In a previous posting, we discussed the various options for streamlining your accounts payable process. The idea is to try to avoid having to use the full accounts payable feature in QuickBooks or other apps in order to save time. However, this works only if you have very few bills and if you have the time to do it yourself. If you business is such that you need help from a bookkeeper with accounts payable, cutting corners doesn’t work and you need a more rigorous process. QuickBooks is a fantastic tool for that, but there are other options for Accounts Payable such as Bill.com. In this post, we’ll focus on QuickBooks. We’ll address other options in future posts.

Before we jump into the details, note that we use the term “bill” for the document you receive from a vendor. Many people call it “invoice”, but we’re trying to stick to the QuickBooks nomenclature that assumes that an invoice is the document that you send to your clients and a bill is the document you receive from a vendor. From the vendor’s perspective, the document he sent to you is an invoice, so his invoice is your bill. It’s semantic, but QuickBooks does a good a job at being consistent and we try to stick to this terminology as well.
So, let’s assume that you’ve hired a bookkeeper or a firm like ProLedge to help you with bookkeeping, and among other tasks, you need this bookkeeper to help you with Accounts Payable. How would make this work?

You first need to break down the process into multiple steps and decide who will responsible for each of the steps.
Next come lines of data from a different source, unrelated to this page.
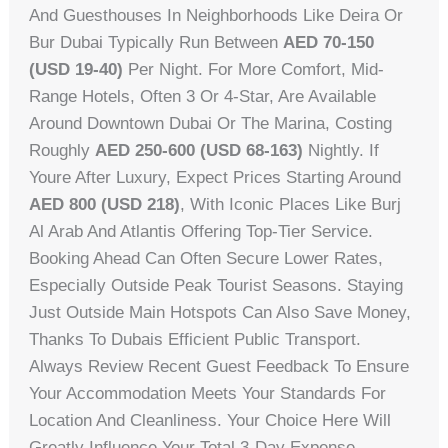
And Guesthouses In Neighborhoods Like Deira Or
Bur Dubai Typically Run Between
AED 70-150
(USD 19-40)
Per Night. For More Comfort, Mid-
Range Hotels, Often 3 Or 4-Star, Are Available
Around Downtown Dubai Or The Marina, Costing
Roughly
AED 250-600 (USD 68-163)
Nightly. If
Youre After Luxury, Expect Prices Starting Around
AED 800 (USD 218)
, With Iconic Places Like Burj
Al Arab And Atlantis Offering Top-Tier Service.
Booking Ahead Can Often Secure Lower Rates,
Especially Outside Peak Tourist Seasons. Staying
Just Outside Main Hotspots Can Also Save Money,
Thanks To Dubais Efficient Public Transport.
Always Review Recent Guest Feedback To Ensure
Your Accommodation Meets Your Standards For
Location And Cleanliness. Your Choice Here Will
Greatly Influence Your Total 3-Day Expense.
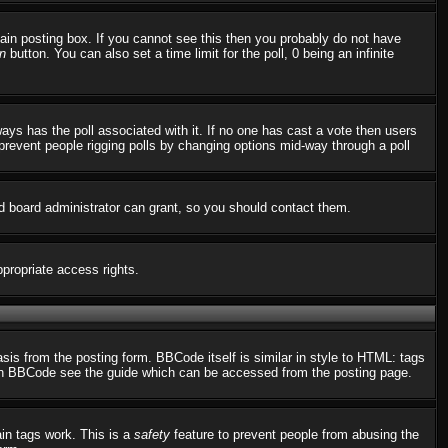
in posting box. If you cannot see this then you probably do not have
n
button. You can also set a time limit for the poll, 0 being an infinite
always has the poll associated with it. If no one has cast a vote then users
o prevent people rigging polls by changing options mid-way through a poll
d board administrator can grant, so you should contact them.
ppropriate access rights.
s from the posting form. BBCode itself is similar in style to HTML: tags
n on BBCode see the guide which can be accessed from the posting page.
ain tags work. This is a
safety
feature to prevent people from abusing the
Here’s a typical process:

  • The bill arrives in the mail or email.
  • The bill gets aggregated with other bills in some form of a holding tank: a inbox tray, a folder, a shoebox (!), a computer folder, an email folder, etc… This function can be performed by you, by an admin or by the bookkeeper.
  • The stack of bills gets passed onto the person who will enter the bills into QuickBooks, typically, the bookkeeper. If the bookkepeer operates remotely, you will either need to scan and email the data to the bookkeeper or simply put it in an envelope and snail mail it to the bookkeeper.
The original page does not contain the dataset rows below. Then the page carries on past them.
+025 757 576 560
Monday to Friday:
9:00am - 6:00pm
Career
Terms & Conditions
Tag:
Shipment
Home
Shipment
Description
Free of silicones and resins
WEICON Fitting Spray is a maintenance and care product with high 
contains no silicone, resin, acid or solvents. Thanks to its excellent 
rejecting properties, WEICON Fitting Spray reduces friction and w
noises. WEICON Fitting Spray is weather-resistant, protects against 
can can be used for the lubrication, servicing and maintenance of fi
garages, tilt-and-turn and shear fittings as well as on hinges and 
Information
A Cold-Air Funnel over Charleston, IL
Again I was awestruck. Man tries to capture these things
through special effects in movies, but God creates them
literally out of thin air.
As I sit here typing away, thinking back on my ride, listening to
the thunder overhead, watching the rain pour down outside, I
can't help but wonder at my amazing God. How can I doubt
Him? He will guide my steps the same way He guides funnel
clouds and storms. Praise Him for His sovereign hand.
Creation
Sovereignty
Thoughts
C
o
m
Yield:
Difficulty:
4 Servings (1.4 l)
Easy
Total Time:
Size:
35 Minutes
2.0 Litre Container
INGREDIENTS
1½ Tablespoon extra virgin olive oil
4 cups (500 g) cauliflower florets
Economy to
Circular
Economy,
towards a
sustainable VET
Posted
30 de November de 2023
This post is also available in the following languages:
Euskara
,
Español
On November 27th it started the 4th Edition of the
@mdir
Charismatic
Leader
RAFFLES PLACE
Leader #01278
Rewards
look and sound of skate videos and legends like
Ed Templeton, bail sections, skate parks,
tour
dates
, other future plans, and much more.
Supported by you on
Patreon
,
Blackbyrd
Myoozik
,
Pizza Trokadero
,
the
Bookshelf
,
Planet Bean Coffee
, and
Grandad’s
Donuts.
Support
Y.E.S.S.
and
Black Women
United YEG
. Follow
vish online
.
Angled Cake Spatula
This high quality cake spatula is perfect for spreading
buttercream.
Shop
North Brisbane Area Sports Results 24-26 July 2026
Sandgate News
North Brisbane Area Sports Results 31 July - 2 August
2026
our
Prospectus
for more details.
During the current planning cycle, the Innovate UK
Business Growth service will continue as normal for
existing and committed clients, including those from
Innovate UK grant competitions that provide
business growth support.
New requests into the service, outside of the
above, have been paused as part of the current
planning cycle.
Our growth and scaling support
  • The bookkeeper enters the bills into QuickBooks. They will now show as an “accounts payable” in your books.
  • On a regular basis (typically weekly, but no less than monthly), the process of selecting the bills to be paid kicks in. In some businesses, this can be a fairly mechanical process and it can be done by the bookkeeper, mainly if the bookkeeper is given clear instructions such as “pay all the bills a week before their due date”. However, this is quite rare. Most of the time, selecting which bills to pay is a process that requires judgment and a deep understanding the business: e.g. “let’s postpone this payment. The vendor trusts us and we are likely to hit a cash crunch next week because we expect revneu from Client X to be delayed”. If this is the case, the business owner or someone with high level authority needs to take care of the process of selecting the bills to be paid. A hybrid solution that we often employ with our clients, is the following: the bookkeeper selects all the bills that “should be paid”, and puts them in the “To Print” queue. The business owner can then review the queue and remove the payments that should be delayed from the queue.
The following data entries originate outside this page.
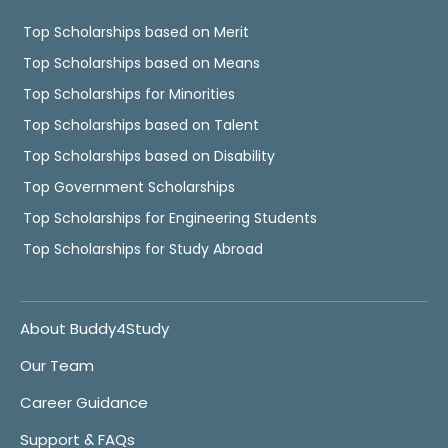
Top Scholarships based on Merit
Top Scholarships based on Means
Top Scholarships for Minorities
Top Scholarships based on Talent
Top Scholarships based on Disability
Top Government Scholarships
Top Scholarships for Engineering Students
Top Scholarships for Study Abroad
About Buddy4Study
Our Team
Career Guidance
Support & FAQs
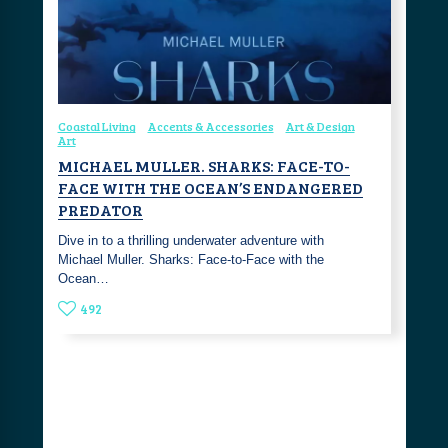
Coastal Living
Accents & Accessories
Art & Design
Art
MICHAEL MULLER. SHARKS: FACE-TO-
FACE WITH THE OCEAN’S ENDANGERED
PREDATOR
Dive in to a thrilling underwater adventure with
Michael Muller. Sharks: Face-to-Face with the
Ocean…
492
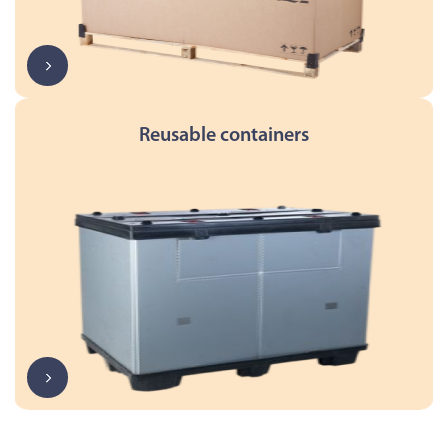
Reusable containers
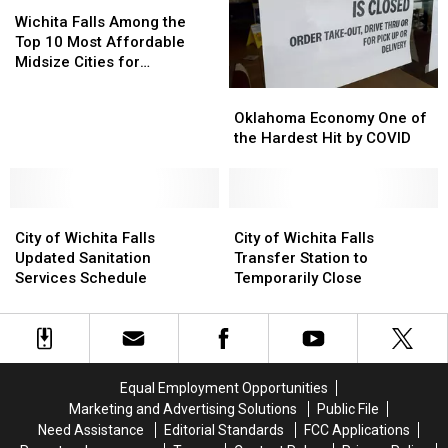
Wichita
Wichita
Flooding
Flooding
Falls
Falls
Into
Into
Wichita Falls Among the
Among
Among
Texas
Texas
Top 10 Most Affordable
the
the
Midsize Cities for
Top
Top
Homebuyers
Oklahoma
Oklahoma
10
10
Economy
Economy
Oklahoma Economy One of
Most
Most
One
One
the Hardest Hit by COVID
Affordable
Affordable
of
of
Midsize
Midsize
the
the
Cities
Cities
Hardest
Hardest
for
for
City
City
Hit
Hit
City
City
Homebuyers
Homebuyers
of
of
by
by
of
of
City of Wichita Falls
City of Wichita Falls
Wichita
Wichita
COVID
COVID
Wichita
Wichita
Updated Sanitation
Transfer Station to
Falls
Falls
Falls
Falls
Services Schedule
Temporarily Close
Updated
Updated
Transfer
Transfer
Sanitation
Sanitation
Station
Station
Services
Services
to
to
Schedule
Schedule
Temporarily
Temporarily
Close
Close
Equal Employment Opportunities
Marketing and Advertising Solutions
Public File
Need Assistance
Editorial Standards
FCC Applications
  • Cutting and signing the checks. This one step in which we STRONGLY recommend not to use your bookkeeper for. This is were most of the fraud happens. We, at ProLedge, trust our bookkeepers enormously, but why open the door for fraud? As a rule, business owner should not give access to the stock of blank checks to anybody except for senior management. The process of printing checks takes a couple of minutes. Even if it is menial and mechanical, we encourage to leave this task to a senior person in the company. As they say” better to be safe than sorry”.
  • If you are using online bill payment instead of printing paper checks, the same logic apply. Don’t give the trigger to payments to anybody other than senior people in the company. In larger companies, they call this “control”. In larger companies, “control” takes different forms (such as double signatures on checks). With small business, “control” means that you don’t let junior employees or contractors (such as you bookkeeper) have access to your money.
  • Reconciling statements: some vendors may send you statements of all the invoices you incurred and the payments to be made. It’s a good idea to give this statement to your bookkeeper as well and let her make sure that what’s in QuickBooks matches the vendor’s statement. If it’s a vendor with whom your work a lot, it’s easy for you or the vendor to get out of synch of which payments to apply to which bills.

If you implement the process correctly, the bookkeeper will save 90% of your time spent on accounts payable. 100% is unfortunately not possible, because, for security reasons, the business owner or decision maker has to stay involved with a couple of the steps.